[Source passage]
Content starts

Ok so it sounds like you are maintaining the %RDY is probably related to multiple vCPUs despite %CSTP remaining at 0?
Yeah, I guess it's worth a shot. I don't think we ever asked what the historical performance stats were like for the vm and what you see within the guest when users are complaining about the performance like if the processor usage is high or memory usage is peaking, etc...
That is exactly the problem. The guest doesn't report any performance bottlenecks (via perfmon) when the client complains of performance issues.
Well, I suppose it could be that the host is just CPU constrained, regardless of how many vcpu's this guest has, which would indicate the high RDY but the low CSTP. For that conclusion to be reinforced, though, I would suspect that you would see the pcpu's at a fairly high utilization.

Content ends

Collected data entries

Content starts

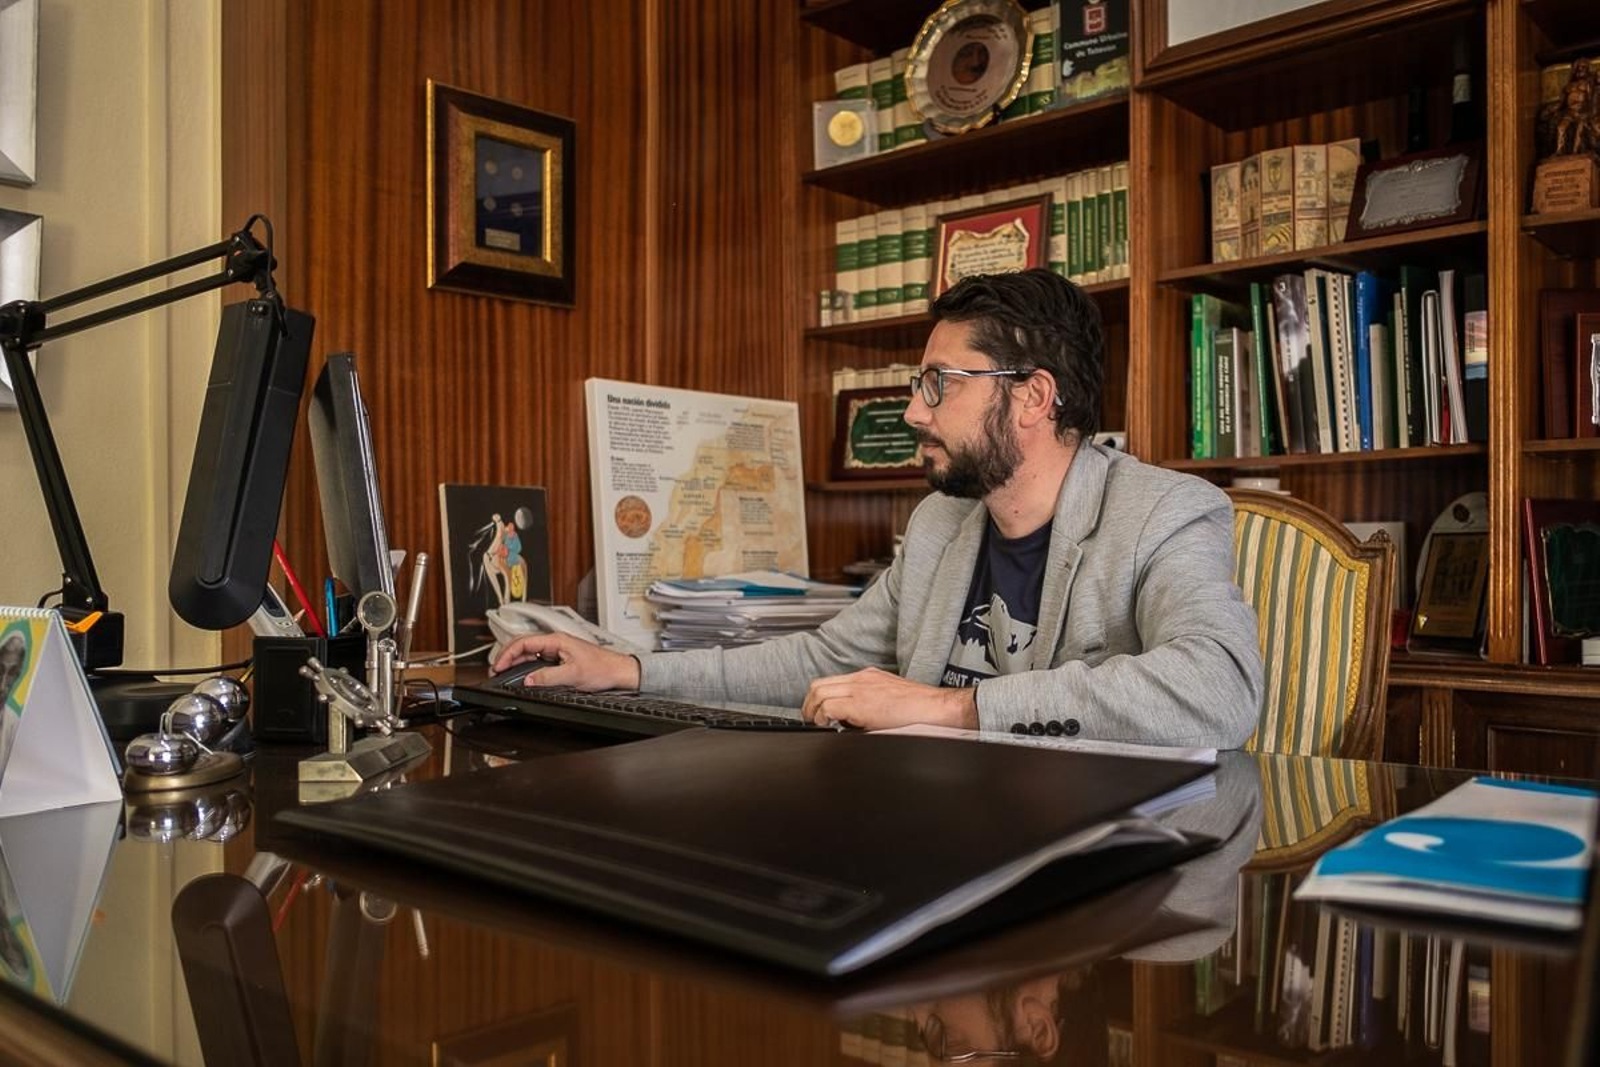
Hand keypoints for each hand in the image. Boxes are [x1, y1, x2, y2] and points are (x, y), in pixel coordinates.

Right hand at [491, 633, 640, 691]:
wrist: (618, 671)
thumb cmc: (602, 668)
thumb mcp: (573, 675)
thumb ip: (548, 677)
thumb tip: (528, 680)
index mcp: (557, 640)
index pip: (524, 642)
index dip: (508, 653)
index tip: (498, 665)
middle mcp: (556, 642)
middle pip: (524, 645)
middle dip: (507, 656)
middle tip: (496, 670)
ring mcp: (558, 650)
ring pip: (530, 653)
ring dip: (516, 661)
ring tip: (504, 672)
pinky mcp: (561, 658)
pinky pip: (538, 660)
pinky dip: (526, 666)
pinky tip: (522, 674)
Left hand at [800, 668, 977, 730]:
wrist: (937, 709)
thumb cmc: (920, 709)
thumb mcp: (889, 700)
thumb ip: (868, 705)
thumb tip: (851, 723)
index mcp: (867, 677)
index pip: (831, 682)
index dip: (817, 698)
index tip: (816, 712)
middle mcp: (861, 679)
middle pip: (819, 684)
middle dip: (808, 704)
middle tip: (810, 720)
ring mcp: (860, 688)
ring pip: (819, 693)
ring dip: (812, 711)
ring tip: (817, 724)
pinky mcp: (862, 704)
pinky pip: (829, 707)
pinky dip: (823, 718)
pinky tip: (828, 727)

Content ends

[Instructions for the task]
In the thread on virtual machine performance, what tool was used to check the guest for performance bottlenecks?

[Answer section]
Perfmon.